Foundation Models for Data Visualization
Can LLMs and Diffusion Models upend a classically troublesome workflow?
If you've ever done much data visualization work, you know how annoying the process can be. Despite myriad tools with huge numbers of chart types and endless configuration options, it is often extremely difficult to show data in precisely the way you want to show it.
Yet, effective data visualization is often all about these minor, “last mile” details. Take a look at a New York Times data science article or a McKinsey slide deck, and often what makes the chart effective are the callouts, the highlights, the annotations, or more broadly the deviations from a standard bar, column, or line chart. This is why almost all great visualizations start in a BI tool, but end in powerpoint or some other pixel editing software - you often need both to create something great.

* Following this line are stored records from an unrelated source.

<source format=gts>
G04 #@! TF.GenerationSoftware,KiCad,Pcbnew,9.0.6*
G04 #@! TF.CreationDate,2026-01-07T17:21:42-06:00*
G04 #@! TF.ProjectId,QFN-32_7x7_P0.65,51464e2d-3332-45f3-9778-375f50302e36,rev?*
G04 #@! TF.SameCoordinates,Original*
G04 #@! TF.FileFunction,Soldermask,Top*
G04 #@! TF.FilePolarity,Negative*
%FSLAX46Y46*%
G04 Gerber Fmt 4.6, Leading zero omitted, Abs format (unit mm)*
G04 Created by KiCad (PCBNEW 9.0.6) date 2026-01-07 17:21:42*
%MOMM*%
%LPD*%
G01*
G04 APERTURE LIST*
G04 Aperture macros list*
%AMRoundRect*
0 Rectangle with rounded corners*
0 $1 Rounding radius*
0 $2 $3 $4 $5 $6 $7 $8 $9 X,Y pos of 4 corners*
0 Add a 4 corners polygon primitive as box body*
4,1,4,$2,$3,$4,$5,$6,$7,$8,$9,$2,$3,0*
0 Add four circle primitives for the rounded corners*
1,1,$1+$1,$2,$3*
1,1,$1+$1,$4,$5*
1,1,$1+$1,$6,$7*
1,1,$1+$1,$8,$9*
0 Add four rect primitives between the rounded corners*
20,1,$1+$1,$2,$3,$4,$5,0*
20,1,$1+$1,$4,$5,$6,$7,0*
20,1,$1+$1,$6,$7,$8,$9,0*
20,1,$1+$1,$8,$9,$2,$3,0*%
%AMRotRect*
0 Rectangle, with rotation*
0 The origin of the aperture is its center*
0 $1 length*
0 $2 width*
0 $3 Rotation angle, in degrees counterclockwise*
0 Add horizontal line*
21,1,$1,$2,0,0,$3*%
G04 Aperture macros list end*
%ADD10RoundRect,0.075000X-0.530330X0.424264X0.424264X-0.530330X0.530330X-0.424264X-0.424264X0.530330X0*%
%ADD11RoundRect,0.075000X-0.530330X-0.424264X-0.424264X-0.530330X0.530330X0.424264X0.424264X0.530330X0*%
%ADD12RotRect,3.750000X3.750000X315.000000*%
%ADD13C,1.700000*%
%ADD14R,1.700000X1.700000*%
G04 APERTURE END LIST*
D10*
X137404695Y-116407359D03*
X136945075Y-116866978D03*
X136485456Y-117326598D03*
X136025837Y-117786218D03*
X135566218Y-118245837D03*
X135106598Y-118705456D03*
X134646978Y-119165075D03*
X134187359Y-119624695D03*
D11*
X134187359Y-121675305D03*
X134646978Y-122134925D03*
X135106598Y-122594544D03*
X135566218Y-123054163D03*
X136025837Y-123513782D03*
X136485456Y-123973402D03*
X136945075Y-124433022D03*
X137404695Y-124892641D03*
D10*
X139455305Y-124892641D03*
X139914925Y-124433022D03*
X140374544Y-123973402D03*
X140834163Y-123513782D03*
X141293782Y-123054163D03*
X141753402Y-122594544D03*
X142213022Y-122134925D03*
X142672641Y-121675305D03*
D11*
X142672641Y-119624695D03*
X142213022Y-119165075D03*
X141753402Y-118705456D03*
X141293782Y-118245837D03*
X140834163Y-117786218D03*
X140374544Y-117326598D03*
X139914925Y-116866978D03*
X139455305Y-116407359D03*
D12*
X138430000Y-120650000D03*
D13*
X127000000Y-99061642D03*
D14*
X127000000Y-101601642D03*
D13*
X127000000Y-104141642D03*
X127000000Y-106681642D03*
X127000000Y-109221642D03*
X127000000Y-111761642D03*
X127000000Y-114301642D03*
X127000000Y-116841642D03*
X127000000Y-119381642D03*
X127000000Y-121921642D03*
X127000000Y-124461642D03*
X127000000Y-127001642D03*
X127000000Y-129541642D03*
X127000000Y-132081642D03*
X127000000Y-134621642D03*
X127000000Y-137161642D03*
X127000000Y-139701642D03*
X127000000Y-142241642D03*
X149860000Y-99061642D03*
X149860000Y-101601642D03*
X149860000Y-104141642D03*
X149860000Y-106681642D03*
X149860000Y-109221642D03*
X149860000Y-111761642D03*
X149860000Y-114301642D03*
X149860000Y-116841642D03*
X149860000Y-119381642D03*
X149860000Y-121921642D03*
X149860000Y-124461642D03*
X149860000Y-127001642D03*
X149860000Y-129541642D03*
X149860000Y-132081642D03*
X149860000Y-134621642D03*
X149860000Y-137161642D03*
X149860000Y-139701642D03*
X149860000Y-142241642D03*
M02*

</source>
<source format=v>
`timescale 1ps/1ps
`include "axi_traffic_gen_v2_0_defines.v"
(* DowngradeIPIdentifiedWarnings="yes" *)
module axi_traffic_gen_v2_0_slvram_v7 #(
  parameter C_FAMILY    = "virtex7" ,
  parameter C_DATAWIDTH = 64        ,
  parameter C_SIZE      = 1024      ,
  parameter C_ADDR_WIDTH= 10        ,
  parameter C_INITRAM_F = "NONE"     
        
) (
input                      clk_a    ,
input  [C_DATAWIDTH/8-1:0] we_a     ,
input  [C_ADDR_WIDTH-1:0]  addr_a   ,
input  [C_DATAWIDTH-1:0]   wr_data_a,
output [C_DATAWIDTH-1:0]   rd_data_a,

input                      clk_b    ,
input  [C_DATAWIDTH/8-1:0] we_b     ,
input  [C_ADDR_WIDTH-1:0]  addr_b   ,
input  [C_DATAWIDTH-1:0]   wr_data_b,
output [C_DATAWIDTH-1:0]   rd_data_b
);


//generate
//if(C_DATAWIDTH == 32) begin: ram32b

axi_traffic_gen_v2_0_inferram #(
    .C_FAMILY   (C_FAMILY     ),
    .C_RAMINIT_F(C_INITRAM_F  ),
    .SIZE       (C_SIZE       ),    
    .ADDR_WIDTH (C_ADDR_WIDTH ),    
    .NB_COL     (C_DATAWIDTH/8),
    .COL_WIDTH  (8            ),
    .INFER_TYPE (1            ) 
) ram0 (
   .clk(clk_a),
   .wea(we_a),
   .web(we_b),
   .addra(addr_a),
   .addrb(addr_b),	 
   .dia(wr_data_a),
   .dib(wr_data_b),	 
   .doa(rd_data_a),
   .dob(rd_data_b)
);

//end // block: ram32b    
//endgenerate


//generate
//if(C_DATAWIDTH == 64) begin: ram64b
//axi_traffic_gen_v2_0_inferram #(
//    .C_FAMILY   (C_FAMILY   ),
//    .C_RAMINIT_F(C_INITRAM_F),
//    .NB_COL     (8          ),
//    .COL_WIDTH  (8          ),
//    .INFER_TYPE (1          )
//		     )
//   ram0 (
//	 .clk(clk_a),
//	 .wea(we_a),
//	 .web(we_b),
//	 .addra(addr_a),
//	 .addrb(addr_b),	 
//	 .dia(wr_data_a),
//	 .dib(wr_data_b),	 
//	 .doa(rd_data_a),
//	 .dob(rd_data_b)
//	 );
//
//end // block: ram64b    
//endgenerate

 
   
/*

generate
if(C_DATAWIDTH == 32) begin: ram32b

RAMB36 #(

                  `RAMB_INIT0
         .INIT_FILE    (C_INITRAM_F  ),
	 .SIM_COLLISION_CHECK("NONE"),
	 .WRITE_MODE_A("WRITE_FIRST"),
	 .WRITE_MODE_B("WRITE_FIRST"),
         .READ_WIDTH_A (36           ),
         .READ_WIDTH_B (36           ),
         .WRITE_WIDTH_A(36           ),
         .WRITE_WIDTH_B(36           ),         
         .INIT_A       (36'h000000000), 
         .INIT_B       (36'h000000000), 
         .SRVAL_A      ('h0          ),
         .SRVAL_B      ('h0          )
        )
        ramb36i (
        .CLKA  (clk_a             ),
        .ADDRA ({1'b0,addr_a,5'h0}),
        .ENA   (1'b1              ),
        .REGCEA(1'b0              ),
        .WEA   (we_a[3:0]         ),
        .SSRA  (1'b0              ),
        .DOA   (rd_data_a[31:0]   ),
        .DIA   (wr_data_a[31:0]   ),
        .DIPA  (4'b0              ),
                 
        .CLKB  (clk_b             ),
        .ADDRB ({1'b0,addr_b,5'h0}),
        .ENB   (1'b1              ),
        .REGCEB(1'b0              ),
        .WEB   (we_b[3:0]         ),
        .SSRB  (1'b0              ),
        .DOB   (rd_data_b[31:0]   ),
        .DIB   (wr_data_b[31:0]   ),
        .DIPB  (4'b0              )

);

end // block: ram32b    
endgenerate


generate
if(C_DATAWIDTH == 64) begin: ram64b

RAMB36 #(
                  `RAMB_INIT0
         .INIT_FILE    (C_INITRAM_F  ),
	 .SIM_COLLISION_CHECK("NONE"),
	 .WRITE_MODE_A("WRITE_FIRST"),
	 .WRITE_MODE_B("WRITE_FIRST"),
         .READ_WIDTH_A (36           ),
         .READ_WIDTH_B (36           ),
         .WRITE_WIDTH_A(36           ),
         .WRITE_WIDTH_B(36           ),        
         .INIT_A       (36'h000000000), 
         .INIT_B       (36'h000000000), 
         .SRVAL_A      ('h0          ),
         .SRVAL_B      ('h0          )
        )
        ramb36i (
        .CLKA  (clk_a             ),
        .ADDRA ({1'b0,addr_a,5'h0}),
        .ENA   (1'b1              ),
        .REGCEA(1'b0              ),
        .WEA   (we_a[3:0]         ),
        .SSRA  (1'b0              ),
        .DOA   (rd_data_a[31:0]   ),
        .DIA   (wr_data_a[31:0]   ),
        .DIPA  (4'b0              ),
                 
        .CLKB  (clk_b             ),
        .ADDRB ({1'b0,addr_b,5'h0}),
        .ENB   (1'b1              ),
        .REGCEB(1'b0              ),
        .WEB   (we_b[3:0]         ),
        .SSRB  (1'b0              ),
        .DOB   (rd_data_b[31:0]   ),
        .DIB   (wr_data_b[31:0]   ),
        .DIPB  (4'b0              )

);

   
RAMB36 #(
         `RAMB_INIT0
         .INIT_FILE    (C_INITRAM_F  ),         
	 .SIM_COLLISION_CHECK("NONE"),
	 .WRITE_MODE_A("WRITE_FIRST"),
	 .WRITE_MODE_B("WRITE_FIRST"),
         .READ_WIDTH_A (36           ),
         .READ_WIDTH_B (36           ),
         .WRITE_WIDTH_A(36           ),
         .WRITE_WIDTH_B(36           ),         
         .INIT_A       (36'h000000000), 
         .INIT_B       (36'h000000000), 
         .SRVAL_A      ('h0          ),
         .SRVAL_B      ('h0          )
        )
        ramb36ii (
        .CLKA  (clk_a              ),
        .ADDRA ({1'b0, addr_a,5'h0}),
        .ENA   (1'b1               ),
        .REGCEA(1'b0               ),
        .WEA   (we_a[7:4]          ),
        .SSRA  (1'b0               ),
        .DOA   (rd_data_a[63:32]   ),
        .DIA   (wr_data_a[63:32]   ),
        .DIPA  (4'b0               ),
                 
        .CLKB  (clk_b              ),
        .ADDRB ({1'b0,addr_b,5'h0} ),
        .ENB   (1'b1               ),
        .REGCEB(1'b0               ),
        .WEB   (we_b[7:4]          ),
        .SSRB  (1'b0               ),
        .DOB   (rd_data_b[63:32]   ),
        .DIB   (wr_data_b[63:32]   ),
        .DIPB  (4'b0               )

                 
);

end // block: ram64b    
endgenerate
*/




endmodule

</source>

If you look at the developer side of data visualization, a similar story emerges. Basic charting libraries like Chart.js are extremely easy to use, but very limited in their expressiveness. If you want to build a really compelling, dynamic data visualization, you can use a library like d3.js, but the issue is that it is extraordinarily complex. There are so many options and the APIs are so low level that to really master it takes months.
It strikes me that recent advances in foundation models may be able to change these dynamics substantially. Specifically, the following attributes of foundation models are interesting relative to data visualization:
Language models are very good at analyzing & understanding data - ChatGPT works well for data science, data preparation/munging, SQL generation, and more.

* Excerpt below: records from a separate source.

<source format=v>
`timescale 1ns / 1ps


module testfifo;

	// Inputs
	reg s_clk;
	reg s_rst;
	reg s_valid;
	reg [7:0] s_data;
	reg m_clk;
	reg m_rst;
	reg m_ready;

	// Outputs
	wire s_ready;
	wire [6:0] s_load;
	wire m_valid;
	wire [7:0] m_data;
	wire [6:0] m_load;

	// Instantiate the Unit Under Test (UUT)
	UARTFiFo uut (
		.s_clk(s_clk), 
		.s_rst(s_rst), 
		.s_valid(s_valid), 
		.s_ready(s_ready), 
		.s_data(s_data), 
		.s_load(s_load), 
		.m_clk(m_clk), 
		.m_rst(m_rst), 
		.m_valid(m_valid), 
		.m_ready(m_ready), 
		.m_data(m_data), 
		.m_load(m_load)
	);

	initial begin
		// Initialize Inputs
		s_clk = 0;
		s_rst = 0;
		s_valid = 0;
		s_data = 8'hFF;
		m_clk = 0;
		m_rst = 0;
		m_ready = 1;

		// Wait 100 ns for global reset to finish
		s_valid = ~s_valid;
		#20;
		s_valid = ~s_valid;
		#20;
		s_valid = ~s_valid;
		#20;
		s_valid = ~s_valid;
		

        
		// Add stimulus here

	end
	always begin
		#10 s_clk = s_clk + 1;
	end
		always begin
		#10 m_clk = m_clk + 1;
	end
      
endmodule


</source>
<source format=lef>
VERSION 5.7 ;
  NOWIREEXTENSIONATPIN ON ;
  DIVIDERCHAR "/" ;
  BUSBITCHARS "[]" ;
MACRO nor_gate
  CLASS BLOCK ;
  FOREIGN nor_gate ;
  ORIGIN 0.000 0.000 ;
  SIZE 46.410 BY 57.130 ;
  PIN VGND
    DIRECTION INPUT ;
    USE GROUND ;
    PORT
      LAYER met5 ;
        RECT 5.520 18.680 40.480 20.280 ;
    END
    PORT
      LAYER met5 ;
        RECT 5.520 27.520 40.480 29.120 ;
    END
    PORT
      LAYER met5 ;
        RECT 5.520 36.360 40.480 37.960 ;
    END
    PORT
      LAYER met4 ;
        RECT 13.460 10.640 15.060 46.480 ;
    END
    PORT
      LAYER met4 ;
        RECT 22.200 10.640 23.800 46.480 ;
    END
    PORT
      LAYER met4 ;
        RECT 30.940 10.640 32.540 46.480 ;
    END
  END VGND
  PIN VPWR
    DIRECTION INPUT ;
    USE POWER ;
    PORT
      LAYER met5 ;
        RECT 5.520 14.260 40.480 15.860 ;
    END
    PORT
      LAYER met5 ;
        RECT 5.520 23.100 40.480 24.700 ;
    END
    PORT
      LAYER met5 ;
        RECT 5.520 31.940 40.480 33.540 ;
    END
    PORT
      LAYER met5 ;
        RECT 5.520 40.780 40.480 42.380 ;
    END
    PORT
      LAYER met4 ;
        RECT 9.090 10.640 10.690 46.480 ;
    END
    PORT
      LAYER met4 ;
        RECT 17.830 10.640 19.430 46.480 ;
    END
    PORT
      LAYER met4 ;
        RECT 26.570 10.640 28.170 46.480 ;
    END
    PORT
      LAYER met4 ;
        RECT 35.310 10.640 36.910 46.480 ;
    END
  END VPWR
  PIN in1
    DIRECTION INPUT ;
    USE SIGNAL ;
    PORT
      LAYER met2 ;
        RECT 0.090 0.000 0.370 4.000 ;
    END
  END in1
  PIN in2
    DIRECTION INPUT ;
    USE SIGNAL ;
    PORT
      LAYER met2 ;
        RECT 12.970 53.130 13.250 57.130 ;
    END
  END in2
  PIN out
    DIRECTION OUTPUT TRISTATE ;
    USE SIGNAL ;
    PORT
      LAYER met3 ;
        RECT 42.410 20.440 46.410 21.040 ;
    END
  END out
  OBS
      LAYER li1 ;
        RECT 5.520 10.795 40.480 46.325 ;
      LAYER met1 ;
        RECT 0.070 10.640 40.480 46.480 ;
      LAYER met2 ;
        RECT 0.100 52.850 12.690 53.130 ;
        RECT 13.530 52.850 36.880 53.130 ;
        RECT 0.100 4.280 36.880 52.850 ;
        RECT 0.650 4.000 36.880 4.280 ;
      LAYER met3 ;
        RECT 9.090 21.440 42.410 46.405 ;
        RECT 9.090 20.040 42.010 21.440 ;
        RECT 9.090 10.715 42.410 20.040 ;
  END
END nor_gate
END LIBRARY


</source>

Diffusion models are very good at image creation & modification. While most work thus far in diffusion models focuses on cinematic or art-oriented images, it would not surprise me that a focused model for data visualization could be built.
Foundation models are very good at iterative refinement tasks expressed through a conversational or natural language interface. I thinks this maps very well to an ideal workflow for data visualization and storytelling.
If you combine these things, I can imagine a data visualization workflow of the future might look like the following:
Natural language is used to describe the narrative or story you want to tell relative to a dataset. “Create a graph which highlights changes in COVID hospitalizations and deaths over the last 2 years”
A fine-tuned language model, trained to map natural language inputs to a set of graphing & visualization primitives, creates a baseline visualization.
The user is then able to use natural language to specify or alter the visualization. “Change the color of the COVID deaths line to a muted orange, add a legend, and add a highlight that calls out August 23, 2021 as the date the first vaccine was released”
A language model is used to interpret the changes, and use that to edit/modify the graph further. Potentially, a diffusion model is used in some cases to “draw” or “layer” certain embellishments on the graph (discussed in more depth below).
Such an approach would dramatically improve the iteration speed of building a data visualization, especially for non-experts who have not spent years using Tableau or similar. It would also allow “institutional knowledge” to be baked in - there are a number of fairly well understood best practices in data visualization which I believe could likely be embedded into a fine tuned language model, such that it in many cases can choose the right chart type for you and your data if you do not explicitly specify it in the prompt. Finally, it would allow for much more expressive charting APIs to be taken advantage of without increasing the cognitive burden on the user.
Questions to consider for this workflow:
System Architecture - There are a number of ways to build a system like this. The most naive would be to simply prompt a language model to output a structured specification that maps to a data visualization API (e.g. imagine you prompt a language model “Output d3.js code which creates a data visualization that adheres to the user’s data visualization request. Run a javascript REPL to execute that code with the dataset provided”). The most advanced would be to train a custom model that maps natural language to a layered/componetized design file. There are many options in between. I imagine the right answer is a complex, hybrid system.
Should a diffusion/image model be used at all? You will still want to allow for traditional, non-language based editing workflows to be used, such as clicking on an axis to change the axis title. These sorts of workflows will be difficult to achieve if the output is an image without layers/components. Diffusion/image models seem most potentially useful for the last mile embellishments commonly used to decorate a data visualization
What data can be used to train/fine-tune the system? The good news is there are millions of good examples of data visualizations online, and almost all have an associated summary/story. This creates an implicitly labeled pair of natural language to data visualization. The issue is that these online examples do not contain the “intermediate” representation you really care about for the editing workflow, which is some componetized/layered design file, or the API specification for a charting library.
How does this relate to the exploratory data exploration workflow? Feature engineering and data munging are core parts of data visualization, so it is hard to consider data visualization in isolation. How should this fit into existing data tools & systems? Would it be better off bundled with them?
I suspect there may be an opportunity for a startup that deeply rethinks the end-to-end data storytelling and visualization process using these recent AI primitives. Even outside of BI and analytics tools, there are a number of companies in data visualization that generate substantial revenues with even basic functionality such as Mekko Graphics, Efficient Elements, and Prism. It would be especially interesting to see a model developed that maps natural language to a custom, layered design format for complex charts (analogous to a Figma/Sketch file). This “vertical” approach would allow one to take full advantage of image/visual models, while still preserving control for the user, and would allow for a more end-to-end feedback loop to be built.